Meestal is een uitgebreider bloedonderzoek en een urineonderzoek nodig en soms kan het zinvol zijn om een echografisch onderzoek van de nieren uit te laten voeren.

Therapie

De therapie bestaat uit een aantal facetten:

Infusen om gifstoffen af te voeren en uitdroging (en soms kaliumtekorten) te corrigeren.

Nierdieet: een nierdieet bevat minder eiwit (minder ureum) dan een normaal voer, het eiwit is van een hoge kwaliteit (minder afvalstoffen (= ureum) en betere biologische beschikbaarheid) en minder fosfor (remt de progressie van het nierfalen af).

Aanvullen van behoefte aan essentiële vetzuren (ontstekingsremmend en conditieverbeterend) homeopathische ondersteuning met behulp van Solidago virga aurea (drainage) en Lespedeza sieboldi ( terugdringen van de uraemie) in de vorm van Mac Samuel Niertonicum® ondersteuning van vertering en darmflora in de vorm van Protexin Pro-fibre® specifieke maatregelen toegespitst op de individuele patiënt (bv. kalium toevoegen aan voer, spierversterkende middelen geven, antibiotica etc.)

Prognose

De prognose is natuurlijk afhankelijk van de ernst van het nierfalen en van de oorzaak ervan.
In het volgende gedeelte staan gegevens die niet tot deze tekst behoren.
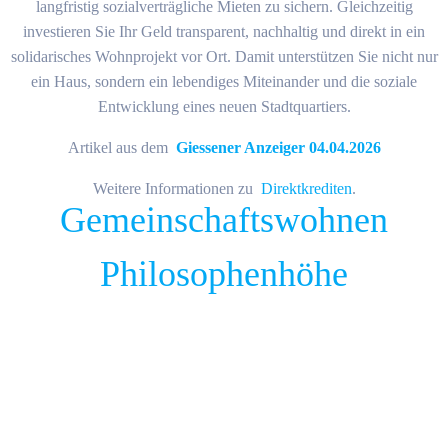
langfristig sozialverträgliche Mieten zu sichern. Gleichzeitig
investieren Sie Ihr Geld transparent, nachhaltig und direkt in ein
solidarisches Wohnprojekt vor Ort. Damit unterstützen Sie nicht nur
ein Haus, sondern ein lebendiges Miteinander und die soziale
Entwicklung eines neuen Stadtquartiers.
Artikel aus dem
Giessener Anzeiger 04.04.2026
Weitere Informationen zu
Direktkrediten
.
Gemeinschaftswohnen
Philosophenhöhe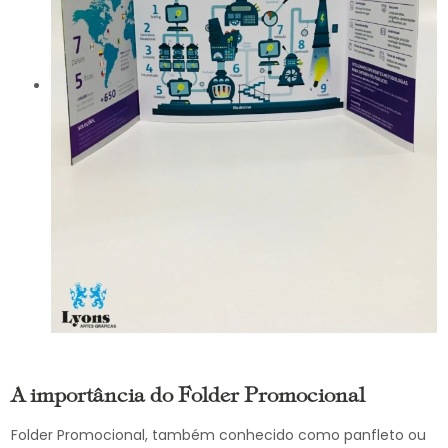
A importância do Folder Promocional
Folder Promocional, também conhecido como panfleto ou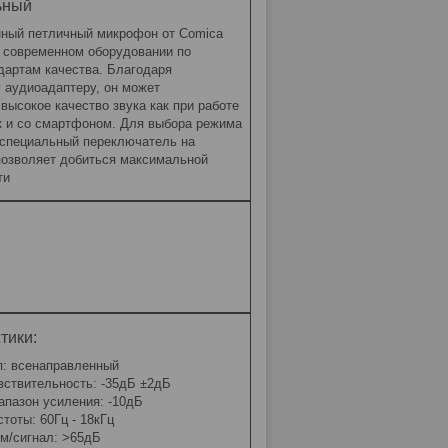
ьный
ный петличный микрофон от Comica
а современном оборудовании по
дартам качества. Благодаря
 аудиоадаптеру, он может
высокое качество звука как при работе
ак и со смартфоном. Для выбора режима
 специальный переключатель на
 позволяет добиться максимальной
ти
тики:
п: всенаправленный
вствительность: -35дБ ±2дБ
апазон усиления: -10дБ
стоты: 60Гц - 18кГц
м/сигнал: >65дБ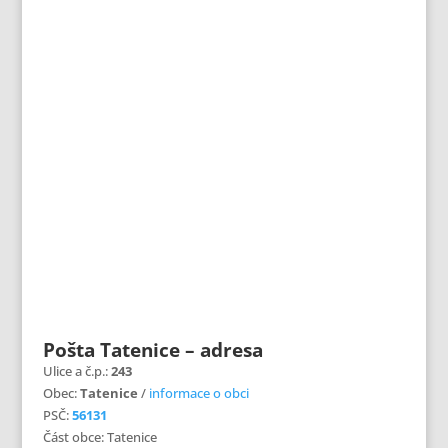
Pošta Tatenice – adresa
Ulice a č.p.:
243
Obec:
Tatenice
/
informace o obci
PSČ:
56131
Část obce: Tatenice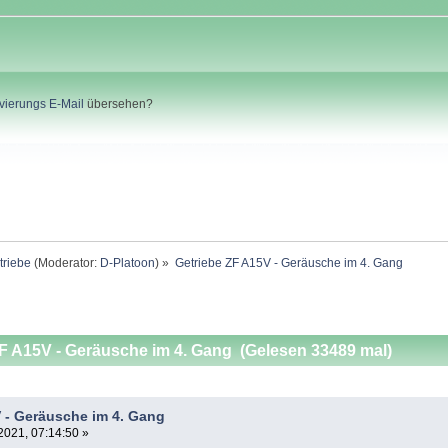
ivierungs E-Mail
übersehen?
triebe
(Moderator:
D-Platoon
) »
Getriebe ZF A15V - Geräusche im 4. Gang
F A15V - Geräusche im 4. Gang (Gelesen 33489 mal)
 - Geräusche im 4. Gang
2021, 07:14:50 »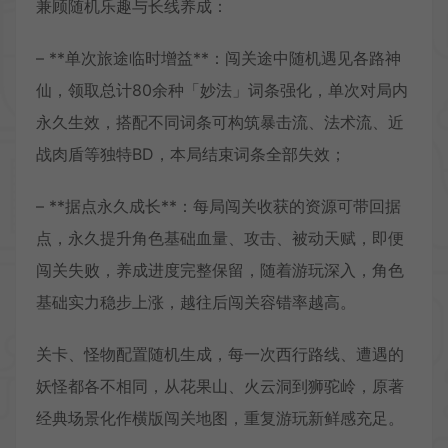
兼顾随机乐趣与长线养成：
– **单次旅途临时增益**：闯关途中随机遇见各路神
仙，领取总计80余种「妙法」词条强化，单次对局内
永久生效，搭配不同词条可构筑暴击流、法术流、近
战肉盾等独特BD，本局结束词条全部失效；
– **据点永久成长**：每局闯关收获的资源可带回据
点，永久提升角色基础血量、攻击、被动天赋，即便
闯关失败，养成进度完整保留，随着游玩深入，角色
基础实力稳步上涨，越往后闯关容错率越高。
关卡、怪物配置随机生成，每一次西行路线、遭遇的
妖怪都各不相同，从花果山、火云洞到狮驼岭，原著
经典场景化作横版闯关地图，重复游玩新鲜感充足。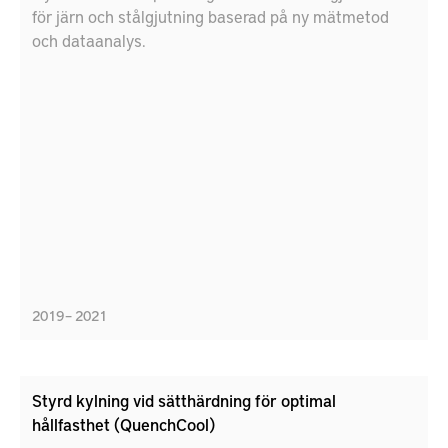
för järn och stålgjutning baserad på ny mätmetod
och dataanalys.
2019 – 2021
Styrd kylning vid sätthärdning för optimal
hållfasthet (QuenchCool)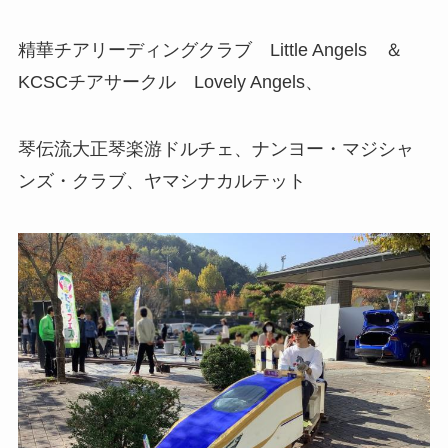
精華チアリーディングクラブ Little Angels ＆
KCSCチアサークル Lovely Angels、
琴伝流大正琴楽游ドルチェ、ナンヨー・マジシャ
ンズ・クラブ、ヤマシナカルテット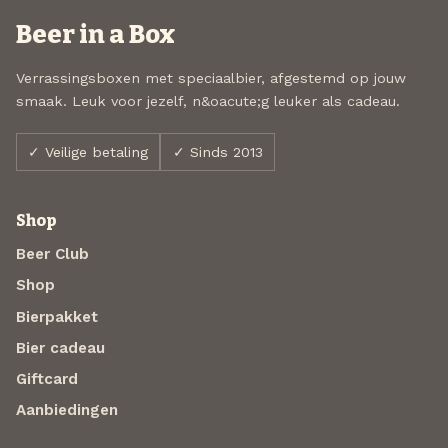
Beer in a Box
Verrassingsboxen met speciaalbier, afgestemd op jouw
smaak. Leuk voor jezelf, n&oacute;g leuker als cadeau.
✓ Veilige betaling
✓ Sinds 2013
Shop
Beer Club
Shop
Bierpakket
Bier cadeau
Giftcard
Aanbiedingen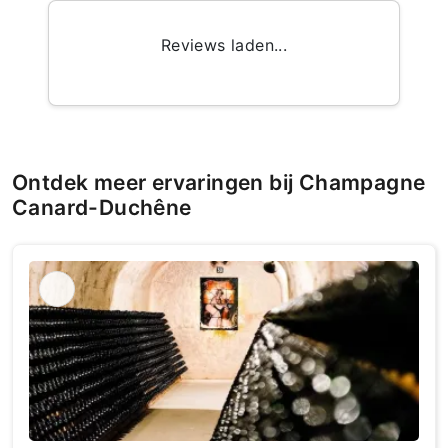
Reviews laden...
Ontdek meer ervaringen bij Champagne
Canard-Duchêne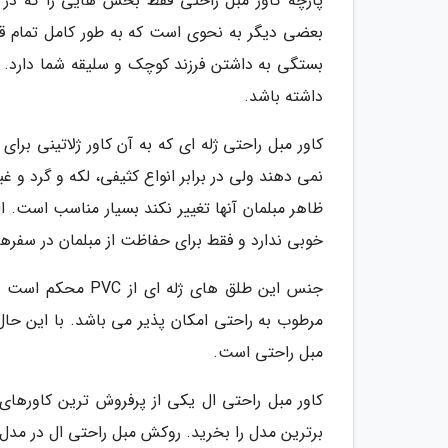
پارچه کاور مبل راحتی فقط بخش هایی را که در 
بعضی دیگر به نحوی است که به طور کامل تمام ق
بستگی به داشتن فرزند کوچک و سلیقه شما دارد. کا
داشته باشد.
کاور مبل راحتی ژله ای که به آن کاور ژلاتینی برا
نمی دهند ولی در برابر انواع کثیفی، لکه و گرد و 
ظاهر مبلمان آنها تغییر نکند بسیار مناسب است. ال
خوبی ندارد و فقط برای حفاظت از مبلمان در سفر
جنس این طلق های ژ
مرطوب به راحتی امکان پذیر می باشد. با این حال
مبل راحتی است.
کاور مبل راحتی ال یکی از پرفروش ترین کاورهای 
برترین مدل را بخرید. روکش مبل راحتی ال در مدل 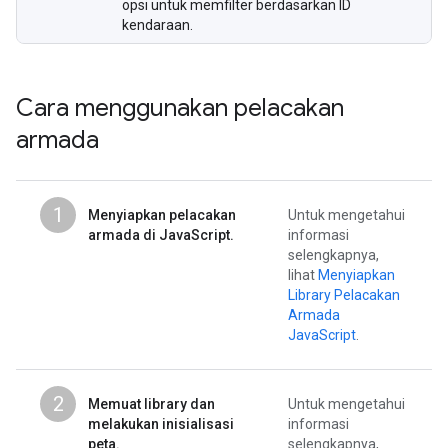
opsi untuk memfilter berdasarkan ID
kendaraan.
Cara menggunakan pelacakan
armada
1
Menyiapkan pelacakan
Untuk mengetahui
armada di JavaScript.
informasi
selengkapnya,
lihat
Menyiapkan
Library Pelacakan
Armada
JavaScript
.
2
Memuat library dan
Untuk mengetahui
melakukan inisialisasi
informasi
peta.
selengkapnya,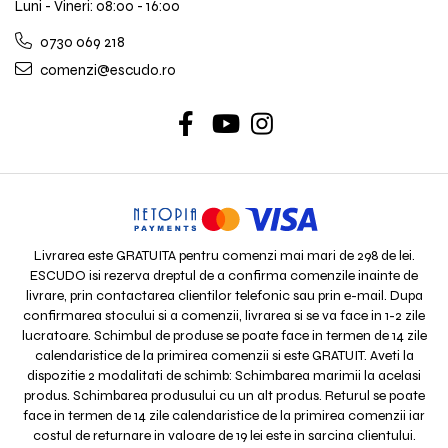
Luni - Vineri: 08:00 - 16:00
0730 069 218
comenzi@escudo.ro
Livrarea este GRATUITA pentru comenzi mai mari de 298 de lei.
ESCUDO isi rezerva dreptul de a confirma comenzile inainte de
livrare, prin contactarea clientilor telefonic sau prin e-mail. Dupa
confirmarea stocului si a comenzii, livrarea si se va face in 1-2 zile
lucratoare. Schimbul de produse se poate face in termen de 14 zile
calendaristice de la primirea comenzii si este GRATUIT. Aveti la
dispozitie 2 modalitati de schimb: Schimbarea marimii la acelasi
produs. Schimbarea produsului cu un alt produs. Returul se poate
face in termen de 14 zile calendaristice de la primirea comenzii iar
costul de returnare in valoare de 19 lei este in sarcina clientului.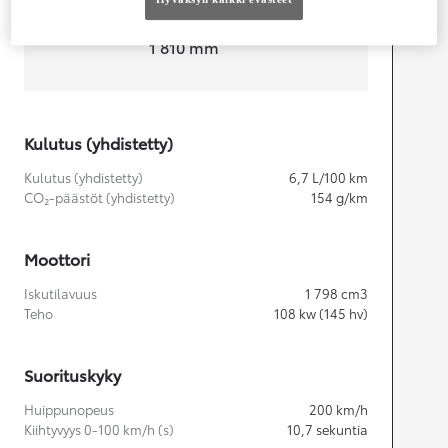
Leveys
1 810
mm
Kulutus (yhdistetty)
Kulutus (yhdistetty)
6,7
L/100 km
CO₂-päästöt (yhdistetty)
154
g/km
Moottori
Iskutilavuus
1 798
cm3
Teho
108
kw (145 hv)
Suorituskyky
Huippunopeus
200
km/h
Kiihtyvyys 0-100 km/h (s)
10,7
sekuntia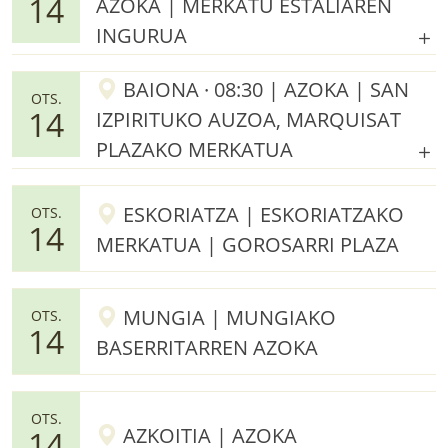
14
AZOKA | MERKATU ESTALIAREN
INGURUA
BAIONA · 08:30 | AZOKA | SAN
OTS.
14
IZPIRITUKO AUZOA, MARQUISAT
PLAZAKO MERKATUA
ESKORIATZA | ESKORIATZAKO
OTS.
14
MERKATUA | GOROSARRI PLAZA
MUNGIA | MUNGIAKO
OTS.
14
BASERRITARREN AZOKA
OTS.
AZKOITIA | AZOKA
14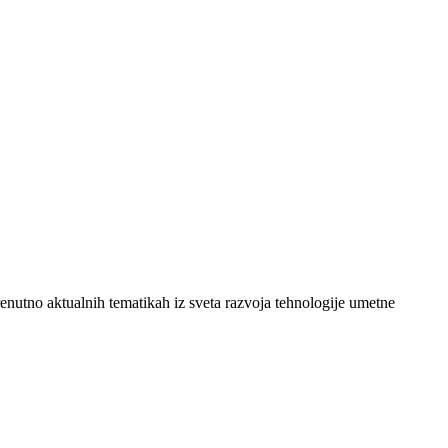
nutno aktualnih tematikah iz sveta razvoja tehnologije umetne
Bij nierfalen waarbij niet een oorzakelijke behandeling ingesteld kan worden (dit is dus het geval bij de schrompelnieren, zie boven) moet in ieder geval beseft worden dat geen enkele behandeling een echte genezing zal bewerkstelligen.

Doel van de behandeling is de klachten van het nierfalen zo goed mogelijk te verminderen en de progressie van het nierfalen zo goed mogelijk af te remmen.


Neem bij (een vermoeden van) medische problemen altijd contact op met de dierenarts.